### Material for the task
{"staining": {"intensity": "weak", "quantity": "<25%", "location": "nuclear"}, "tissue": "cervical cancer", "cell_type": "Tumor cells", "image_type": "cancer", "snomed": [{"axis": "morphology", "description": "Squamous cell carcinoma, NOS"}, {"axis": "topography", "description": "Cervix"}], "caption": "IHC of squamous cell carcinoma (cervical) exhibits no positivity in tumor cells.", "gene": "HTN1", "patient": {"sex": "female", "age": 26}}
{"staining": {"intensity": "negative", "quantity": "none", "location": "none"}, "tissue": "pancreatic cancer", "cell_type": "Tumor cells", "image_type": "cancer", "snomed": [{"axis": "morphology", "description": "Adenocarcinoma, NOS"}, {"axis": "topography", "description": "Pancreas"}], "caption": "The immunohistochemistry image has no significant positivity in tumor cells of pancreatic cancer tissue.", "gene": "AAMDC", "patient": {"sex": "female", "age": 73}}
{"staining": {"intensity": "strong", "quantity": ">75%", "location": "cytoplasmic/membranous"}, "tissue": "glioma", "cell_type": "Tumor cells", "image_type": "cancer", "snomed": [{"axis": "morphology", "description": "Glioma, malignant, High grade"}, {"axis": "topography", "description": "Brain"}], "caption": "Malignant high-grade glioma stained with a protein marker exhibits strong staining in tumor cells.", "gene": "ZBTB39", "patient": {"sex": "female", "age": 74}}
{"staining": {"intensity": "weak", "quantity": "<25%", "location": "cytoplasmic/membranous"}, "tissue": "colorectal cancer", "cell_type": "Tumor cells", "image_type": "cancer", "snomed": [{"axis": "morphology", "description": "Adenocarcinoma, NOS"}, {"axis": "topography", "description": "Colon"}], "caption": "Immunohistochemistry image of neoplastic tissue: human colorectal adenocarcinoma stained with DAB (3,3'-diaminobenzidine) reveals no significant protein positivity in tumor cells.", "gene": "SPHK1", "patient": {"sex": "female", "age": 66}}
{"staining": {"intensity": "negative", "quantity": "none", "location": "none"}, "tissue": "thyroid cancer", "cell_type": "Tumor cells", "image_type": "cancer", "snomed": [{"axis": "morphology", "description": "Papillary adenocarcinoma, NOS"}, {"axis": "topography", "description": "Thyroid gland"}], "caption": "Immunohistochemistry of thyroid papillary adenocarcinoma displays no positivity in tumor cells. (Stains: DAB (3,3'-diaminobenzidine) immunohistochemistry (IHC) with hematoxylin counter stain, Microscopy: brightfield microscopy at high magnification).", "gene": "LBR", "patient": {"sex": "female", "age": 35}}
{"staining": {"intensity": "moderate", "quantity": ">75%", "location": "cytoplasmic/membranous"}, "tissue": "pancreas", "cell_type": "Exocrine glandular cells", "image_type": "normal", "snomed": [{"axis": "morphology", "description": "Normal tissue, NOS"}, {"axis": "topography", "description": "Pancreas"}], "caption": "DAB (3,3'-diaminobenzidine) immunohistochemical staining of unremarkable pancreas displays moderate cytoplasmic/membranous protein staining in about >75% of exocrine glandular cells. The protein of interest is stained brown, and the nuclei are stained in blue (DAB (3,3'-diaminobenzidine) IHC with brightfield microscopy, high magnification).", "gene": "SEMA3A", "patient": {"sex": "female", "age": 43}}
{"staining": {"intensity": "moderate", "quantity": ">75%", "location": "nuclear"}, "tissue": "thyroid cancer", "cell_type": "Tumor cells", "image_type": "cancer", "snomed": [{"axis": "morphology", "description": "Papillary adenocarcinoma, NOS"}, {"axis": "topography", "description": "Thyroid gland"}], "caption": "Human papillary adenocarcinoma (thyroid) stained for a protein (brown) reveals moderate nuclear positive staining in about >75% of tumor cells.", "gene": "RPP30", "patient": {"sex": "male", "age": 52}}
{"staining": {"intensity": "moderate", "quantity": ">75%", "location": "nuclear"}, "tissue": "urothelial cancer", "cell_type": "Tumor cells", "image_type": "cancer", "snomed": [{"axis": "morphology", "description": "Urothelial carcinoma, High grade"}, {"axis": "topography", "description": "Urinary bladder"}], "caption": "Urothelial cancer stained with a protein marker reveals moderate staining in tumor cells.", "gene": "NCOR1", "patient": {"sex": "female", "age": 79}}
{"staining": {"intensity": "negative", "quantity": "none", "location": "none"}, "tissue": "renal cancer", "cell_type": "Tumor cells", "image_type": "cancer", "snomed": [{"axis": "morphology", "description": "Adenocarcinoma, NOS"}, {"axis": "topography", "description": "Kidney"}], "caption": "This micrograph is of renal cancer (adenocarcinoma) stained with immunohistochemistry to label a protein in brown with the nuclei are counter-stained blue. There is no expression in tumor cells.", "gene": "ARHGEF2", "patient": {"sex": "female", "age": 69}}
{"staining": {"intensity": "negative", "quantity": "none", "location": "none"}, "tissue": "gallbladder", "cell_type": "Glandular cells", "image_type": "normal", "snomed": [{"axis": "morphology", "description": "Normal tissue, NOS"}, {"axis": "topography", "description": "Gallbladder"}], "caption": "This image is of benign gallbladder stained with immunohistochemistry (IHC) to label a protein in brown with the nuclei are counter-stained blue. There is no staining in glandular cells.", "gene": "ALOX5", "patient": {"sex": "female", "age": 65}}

### Requirement
Put down all the data once more, exactly as it appears above.

### Solution for this problem
{"staining": {"intensity": "weak", "quantity": "<25%", "location": "nuclear"}, "tissue": "cervical cancer", "cell_type": "Tumor cells", "image_type": "cancer", "snomed": [{"axis": "morphology", "description": "Squamous cell carcinoma, NOS"}, {"axis": "topography", "description": "Cervix"}], "caption": "IHC of squamous cell carcinoma (cervical) exhibits no positivity in tumor cells.", "gene": "HTN1", "patient": {"sex": "female", "age": 26}}
{"staining": {"intensity": "negative", "quantity": "none", "location": "none"}, "tissue": "pancreatic cancer", "cell_type": "Tumor cells", "image_type": "cancer", "snomed": [{"axis": "morphology", "description": "Adenocarcinoma, NOS"}, {"axis": "topography", "description": "Pancreas"}], "caption": "The immunohistochemistry image has no significant positivity in tumor cells of pancreatic cancer tissue.", "gene": "AAMDC", "patient": {"sex": "female", "age": 73}}
{"staining": {"intensity": "strong", "quantity": ">75%", "location": "cytoplasmic/membranous"}, "tissue": "glioma", "cell_type": "Tumor cells", "image_type": "cancer", "snomed": [{"axis": "morphology", "description": "Glioma, malignant, High grade"}, {"axis": "topography", "description": "Brain"}], "caption": "Malignant high-grade glioma stained with a protein marker exhibits strong staining in tumor cells.", "gene": "ZBTB39", "patient": {"sex": "female", "age": 74}}
{"staining": {"intensity": "weak", "quantity": "<25%", "location": "cytoplasmic/membranous"}, "tissue": "colorectal cancer", "cell_type": "Tumor cells", "image_type": "cancer", "snomed": [{"axis": "morphology", "description": "Adenocarcinoma, NOS"}, {"axis": "topography", "description": "Colon"}], "caption": "Immunohistochemistry image of neoplastic tissue: human colorectal adenocarcinoma stained with DAB (3,3'-diaminobenzidine) reveals no significant protein positivity in tumor cells.", "gene": "SPHK1", "patient": {"sex": "female", "age": 66}}
{"staining": {"intensity": "negative", "quantity": "none", "location": "none"}, "tissue": "thyroid cancer", "cell_type": "Tumor cells", "image_type": "cancer", "snomed": [{"axis": "morphology", "description": "Papillary adenocarcinoma, NOS"}, {"axis": "topography", "description": "Thyroid gland"}], "caption": "Immunohistochemistry of thyroid papillary adenocarcinoma displays no positivity in tumor cells. (Stains: DAB (3,3'-diaminobenzidine) immunohistochemistry (IHC) with hematoxylin counter stain, Microscopy: brightfield microscopy at high magnification).", "gene": "LBR", "patient": {"sex": "female", "age": 35}}
{"staining": {"intensity": "moderate", "quantity": ">75%", "location": "cytoplasmic/membranous"}, "tissue": "pancreas", "cell_type": "Exocrine glandular cells", "image_type": "normal", "snomed": [{"axis": "morphology", "description": "Normal tissue, NOS"}, {"axis": "topography", "description": "Pancreas"}], "caption": "DAB (3,3'-diaminobenzidine) immunohistochemical staining of unremarkable pancreas displays moderate cytoplasmic/membranous protein staining in about >75% of exocrine glandular cells. The protein of interest is stained brown, and the nuclei are stained in blue (DAB (3,3'-diaminobenzidine) IHC with brightfield microscopy, high magnification).", "gene": "SEMA3A", "patient": {"sex": "female", "age": 43}}
{"staining": {"intensity": "moderate", "quantity": ">75%", "location": "nuclear"}, "tissue": "thyroid cancer", "cell_type": "Tumor cells", "image_type": "cancer", "snomed": [{"axis": "morphology", "description": "Papillary adenocarcinoma, NOS"}, {"axis": "topography", "description": "Thyroid gland"}], "caption": "Human papillary adenocarcinoma (thyroid) stained for a protein (brown) reveals moderate nuclear positive staining in about >75% of tumor cells.", "gene": "RPP30", "patient": {"sex": "male", "age": 52}}
{"staining": {"intensity": "moderate", "quantity": ">75%", "location": "nuclear"}, "tissue": "urothelial cancer", "cell_type": "Tumor cells", "image_type": "cancer", "snomed": [{"axis": "morphology", "description": "Urothelial carcinoma, High grade"}, {"axis": "topography", "description": "Urinary bladder"}], "caption": "Urothelial cancer stained with a protein marker reveals moderate staining in tumor cells.", "gene": "NCOR1", "patient": {"sex": "female", "age": 79}}
{"staining": {"intensity": "negative", "quantity": "none", "location": "none"}, "tissue": "renal cancer", "cell_type": "Tumor cells", "image_type": "cancer", "snomed": [{"axis": "morphology", "description": "Adenocarcinoma, NOS"}, {"axis": "topography", "description": "Kidney"}], "caption": "This micrograph is of renal cancer (adenocarcinoma) stained with immunohistochemistry to label a protein in brown with the nuclei are counter-stained blue. There is no expression in tumor cells.", "gene": "ARHGEF2", "patient": {"sex": "female", "age": 69}}
{"staining": {"intensity": "negative", "quantity": "none", "location": "none"}, "tissue": "gallbladder", "cell_type": "Glandular cells", "image_type": "normal", "snomed": [{"axis": "morphology", "description": "Normal tissue, NOS"}, {"axis": "topography", "description": "Gallbladder"}], "caption": "This image is of benign gallbladder stained with immunohistochemistry (IHC) to label a protein in brown with the nuclei are counter-stained blue. There is no staining in glandular cells.", "gene": "ALOX5", "patient": {"sex": "female", "age": 65}}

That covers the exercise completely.